Heroin is a highly addictive drug that is from the opium poppy. It is a depressant (also known as a “downer”) that influences the pleasure system of the brain and stops the perception of pain. Heroin is a powder or tarish substance that can range in color from white to dark brown. Heroin can be used in an array of ways that include injected intravenously or intramuscular, smoked, or snorted. The short term effects of heroin occur soon after it is abused and then disappear after a few hours. These effects include a rush of euphoria that comes with a warm flushing of the skin, heavy extremities, and dryness of the mouth. After this initial burst of euphoria, the abuser goes through a series of alternating states of wakefulness and drowsiness. Since the central nervous system is depressed, mental functioning is reduced. Additionally, speech may become slowed or slurred, pupil dilation, droopy eyelids, vomiting, and constipation are common short term effects. Heroin’s long term effects appear after repeated use; chronic abusers can develop infection of the heart lining and valves, collapsed veins, abscesses, and liver disease. Pulmonary effects can result in poor health of the abuser due to heroins depressing effects on the respiratory system. Due to additives in the drug, blogging of blood vessels can also occur. This causes reduce blood flow and can cause infection or death of small areas of cells in vital organs. These are the basic facts about heroin, and the effects that are commonly seen in abusers of this drug.
January 7, 2010
December 22, 2009
Methamphetamine abuse can lead to an array of cardiovascular issues. These include rapid or irregular heart beat, elevated blood pressure, hyperthermia (elevated body temperature), irreversible stroke-producing damage to the brain’s small blood vessels, and convulsions in the cases of overdose, which if not immediately treated can cause death. Chronic abuse of meth causes inflammation of the heart lining and damages blood vessels and skin abscesses (for those that inject meth). Methamphetamine abusers commonly have fits of violent behavior, confusion, insomnia, paranoia, or anxiety. Those who heavily abuse meth show symptoms of social and occupational deterioration. These psychotic symptoms can last months or even years after the user has stopped using. Acute lead poisoning is another risk of methamphetamine users; a common method of production requires lead acetate as a reagent. Errors in this production process can lead to meth that is contaminated with lead. These are some of the complications that methamphetamine users experience.
August 5, 2009
There are an assortment of methamphetamine risk factors that make someone more likely to try and become a meth addict. Researchers at the University of Alberta found that teens who have never done drugs before, but engage themselves in other risky behaviors, such as sexual activity, drinking, and smoking are more likely to start using methamphetamine. Their results also showed that among teens already using other drugs, the ones with unstable family environments will be more likely to use crystal meth. The researchers divided adolescences involved in the study into two groups: low risk (no prior drug use) and high risk (prior drug use or spent time at a juvenile detention center).

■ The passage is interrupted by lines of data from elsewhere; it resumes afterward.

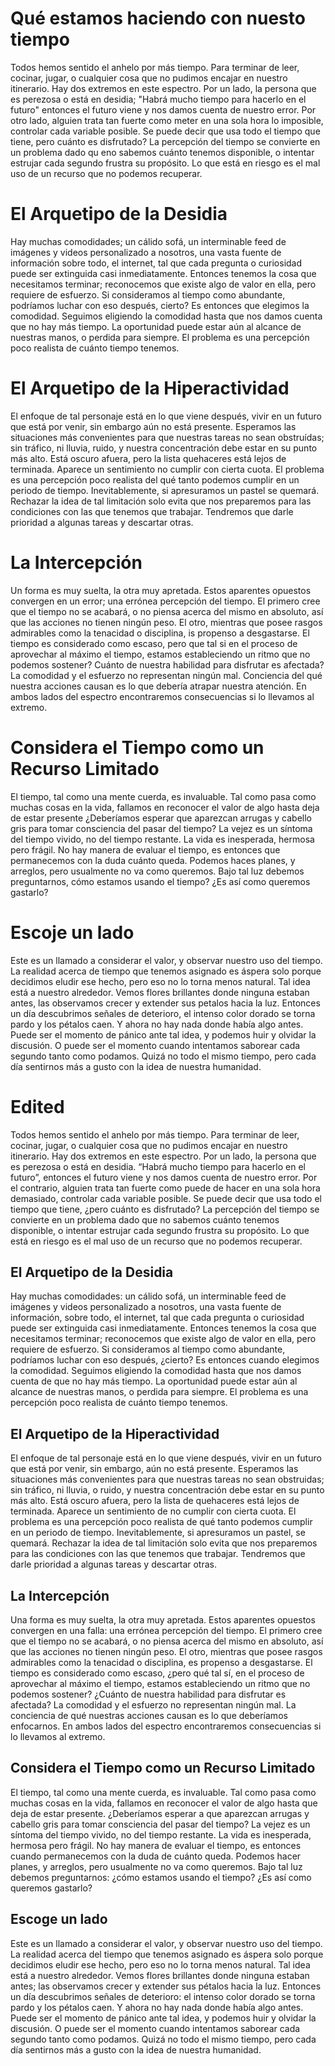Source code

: 

# Qué estamos haciendo con nuesto tiempo

Todos hemos sentido el anhelo por más tiempo. Para terminar de leer, cocinar,
jugar, o cualquier cosa que no pudimos encajar en nuestro itinerario. Hay dos
extremos en este espectro. Por un lado, la persona que es perezosa o está en
desidia; "Habrá mucho tiempo para hacerlo en el futuro" entonces el futuro
viene y nos damos cuenta de nuestro error. Por otro lado, alguien trata tan
fuerte como meter en una sola hora lo imposible, controlar cada variable posible.
Se puede decir que usa todo el tiempo que tiene, pero cuánto es disfrutado? La
percepción del tiempo se convierte en un problema dado qu eno sabemos cuánto
tenemos disponible, o intentar estrujar cada segundo frustra su propósito. Lo
que está en riesgo es el mal uso de un recurso que no podemos recuperar.

# El Arquetipo de la Desidia

Hay muchas comodidades; un cálido sofá, un interminable feed de imágenes y
videos personalizado a nosotros, una vasta fuente de información sobre todo, el
internet, tal que cada pregunta o curiosidad puede ser extinguida casi
inmediatamente. Entonces tenemos la cosa que necesitamos terminar; reconocemos
que existe algo de valor en ella, pero requiere de esfuerzo. Si consideramos al
tiempo como abundante, podríamos luchar con eso después, cierto? Es entonces
que elegimos la comodidad. Seguimos eligiendo la comodidad hasta que nos damos
cuenta que no hay más tiempo. La oportunidad puede estar aún al alcance de
nuestras manos, o perdida para siempre. El problema es una percepción poco
realista de cuánto tiempo tenemos.

# El Arquetipo de la Hiperactividad

El enfoque de tal personaje está en lo que viene después, vivir en un futuro
que está por venir, sin embargo aún no está presente. Esperamos las situaciones
más convenientes para que nuestras tareas no sean obstruídas; sin tráfico, ni
lluvia, ruido, y nuestra concentración debe estar en su punto más alto. Está
oscuro afuera, pero la lista quehaceres está lejos de terminada. Aparece un
sentimiento no cumplir con cierta cuota. El problema es una percepción poco
realista del qué tanto podemos cumplir en un periodo de tiempo.
Inevitablemente, si apresuramos un pastel se quemará. Rechazar la idea de tal
limitación solo evita que nos preparemos para las condiciones con las que
tenemos que trabajar. Tendremos que darle prioridad a algunas tareas y
descartar otras.

# La Intercepción

Un forma es muy suelta, la otra muy apretada. Estos aparentes opuestos
convergen en un error; una errónea percepción del tiempo. El primero cree que
el tiempo no se acabará, o no piensa acerca del mismo en absoluto, así que
las acciones no tienen ningún peso. El otro, mientras que posee rasgos
admirables como la tenacidad o disciplina, is propenso a desgastarse. El tiempo
es considerado como escaso, pero que tal si en el proceso de aprovechar al
máximo el tiempo, estamos estableciendo un ritmo que no podemos sostener?
Cuánto de nuestra habilidad para disfrutar es afectada? La comodidad y el
esfuerzo no representan ningún mal. Conciencia del qué nuestra acciones causan
es lo que debería atrapar nuestra atención. En ambos lados del espectro
encontraremos consecuencias si lo llevamos al extremo.

# Considera el Tiempo como un Recurso Limitado

El tiempo, tal como una mente cuerda, es invaluable. Tal como pasa como muchas
cosas en la vida, fallamos en reconocer el valor de algo hasta deja de estar
presente ¿Deberíamos esperar que aparezcan arrugas y cabello gris para tomar
consciencia del pasar del tiempo? La vejez es un síntoma del tiempo vivido, no
del tiempo restante. La vida es inesperada, hermosa pero frágil. No hay manera
de evaluar el tiempo, es entonces que permanecemos con la duda cuánto queda.
Podemos haces planes, y arreglos, pero usualmente no va como queremos. Bajo
tal luz debemos preguntarnos, cómo estamos usando el tiempo? ¿Es así como
queremos gastarlo?

# Escoje un lado

Este es un llamado a considerar el valor, y observar nuestro uso del tiempo. La
realidad acerca de tiempo que tenemos asignado es áspera solo porque decidimos
eludir ese hecho, pero eso no lo torna menos natural. Tal idea está a nuestro
alrededor. Vemos flores brillantes donde ninguna estaban antes, las observamos
crecer y extender sus petalos hacia la luz. Entonces un día descubrimos señales de deterioro, el intenso color dorado se torna pardo y los pétalos caen. Y ahora no hay nada donde había algo antes. Puede ser el momento de pánico ante tal idea, y podemos huir y olvidar la discusión. O puede ser el momento cuando intentamos saborear cada segundo tanto como podamos. Quizá no todo el mismo tiempo, pero cada día sentirnos más a gusto con la idea de nuestra humanidad.


# Edited

Todos hemos sentido el anhelo por más tiempo. Para terminar de leer, cocinar, jugar, o cualquier cosa que no pudimos encajar en nuestro itinerario. Hay dos extremos en este espectro. Por un lado, la persona que es perezosa o está en desidia. “Habrá mucho tiempo para hacerlo en el futuro”, entonces el futuro viene y nos damos cuenta de nuestro error. Por el contrario, alguien trata tan fuerte como puede de hacer en una sola hora demasiado, controlar cada variable posible. Se puede decir que usa todo el tiempo que tiene, ¿pero cuánto es disfrutado? La percepción del tiempo se convierte en un problema dado que no sabemos cuánto tenemos disponible, o intentar estrujar cada segundo frustra su propósito. Lo que está en riesgo es el mal uso de un recurso que no  podemos recuperar.

## El Arquetipo de la Desidia

Hay muchas comodidades: un cálido sofá, un interminable feed de imágenes y videos personalizado a nosotros, una vasta fuente de información, sobre todo, el internet, tal que cada pregunta o curiosidad puede ser extinguida casi inmediatamente. Entonces tenemos la cosa que necesitamos terminar; reconocemos que existe algo de valor en ella, pero requiere de esfuerzo. Si consideramos al tiempo como abundante, podríamos luchar con eso después, ¿cierto? Es entonces cuando elegimos la comodidad. Seguimos eligiendo la comodidad hasta que nos damos cuenta de que no hay más tiempo. La oportunidad puede estar aún al alcance de nuestras manos, o perdida para siempre. El problema es una percepción poco realista de cuánto tiempo tenemos.

## El Arquetipo de la Hiperactividad

El enfoque de tal personaje está en lo que viene después, vivir en un futuro que está por venir, sin embargo, aún no está presente. Esperamos las situaciones más convenientes para que nuestras tareas no sean obstruidas; sin tráfico, ni lluvia, o ruido, y nuestra concentración debe estar en su punto más alto. Está oscuro afuera, pero la lista de quehaceres está lejos de terminada. Aparece un sentimiento de no cumplir con cierta cuota. El problema es una percepción poco realista de qué tanto podemos cumplir en un periodo de tiempo. Inevitablemente, si apresuramos un pastel, se quemará. Rechazar la idea de tal limitación solo evita que nos preparemos para las condiciones con las que tenemos que trabajar. Tendremos que darle prioridad a algunas tareas y descartar otras.

## La Intercepción

Una forma es muy suelta, la otra muy apretada. Estos aparentes opuestos convergen en una  falla: una errónea percepción del tiempo. El primero cree que el tiempo no se acabará, o no piensa acerca del mismo en absoluto, así que las acciones no tienen ningún peso. El otro, mientras que posee rasgos admirables como la tenacidad o disciplina, es propenso a  desgastarse. El tiempo es considerado como escaso, ¿pero qué tal sí, en el proceso de aprovechar al máximo el tiempo, estamos estableciendo un ritmo que no podemos sostener? ¿Cuánto de nuestra habilidad para disfrutar es afectada? La comodidad y el esfuerzo no representan ningún mal. La conciencia de qué nuestras acciones causan es lo que deberíamos enfocarnos. En ambos lados del espectro encontraremos consecuencias si lo llevamos al extremo.

## Considera el Tiempo como un Recurso Limitado

El tiempo, tal como una mente cuerda, es invaluable. Tal como pasa como muchas cosas en la vida, fallamos en reconocer el valor de algo hasta que deja de estar presente. ¿Deberíamos esperar a que aparezcan arrugas y cabello gris para tomar consciencia del pasar del tiempo? La vejez es un síntoma del tiempo vivido, no del tiempo restante. La vida es inesperada, hermosa pero frágil. No hay manera de evaluar el tiempo, es entonces cuando permanecemos con la duda de cuánto queda. Podemos hacer planes, y arreglos, pero usualmente no va como queremos. Bajo tal luz debemos preguntarnos: ¿cómo estamos usando el tiempo? ¿Es así como queremos  gastarlo?

## Escoge un lado

Este es un llamado a considerar el valor, y observar nuestro uso del tiempo. La realidad acerca del tiempo que tenemos asignado es áspera solo porque decidimos eludir ese hecho, pero eso no lo torna menos natural. Tal idea está a nuestro alrededor. Vemos flores brillantes donde ninguna estaban antes; las observamos crecer y extender sus pétalos hacia la luz. Entonces un día  descubrimos señales de deterioro: el intenso color dorado se torna pardo y los pétalos caen. Y  ahora no hay nada donde había algo antes. Puede ser el momento de pánico ante tal idea, y  podemos huir y olvidar la discusión. O puede ser el momento cuando intentamos saborear cada segundo tanto como podamos. Quizá no todo el mismo tiempo, pero cada día sentirnos más a gusto con la idea de nuestra humanidad.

In the low risk group, their results supported the conclusion that boys were more likely to try methamphetamine compared to girls and that being bisexual or homosexual was also a risk factor for meth. In the high risk group, girls were more likely to use crystal meth compared to boys. Also, a family history of alcohol abuse was linked to meth use, but drinking alone was not a risk factor. Additionally, strict parental monitoring was found to be protective against methamphetamine use. The research done by the University of Alberta was quite useful in determining which risk factors are associated with meth use, and how prevention can be used to attack the problem of methamphetamine at another angle.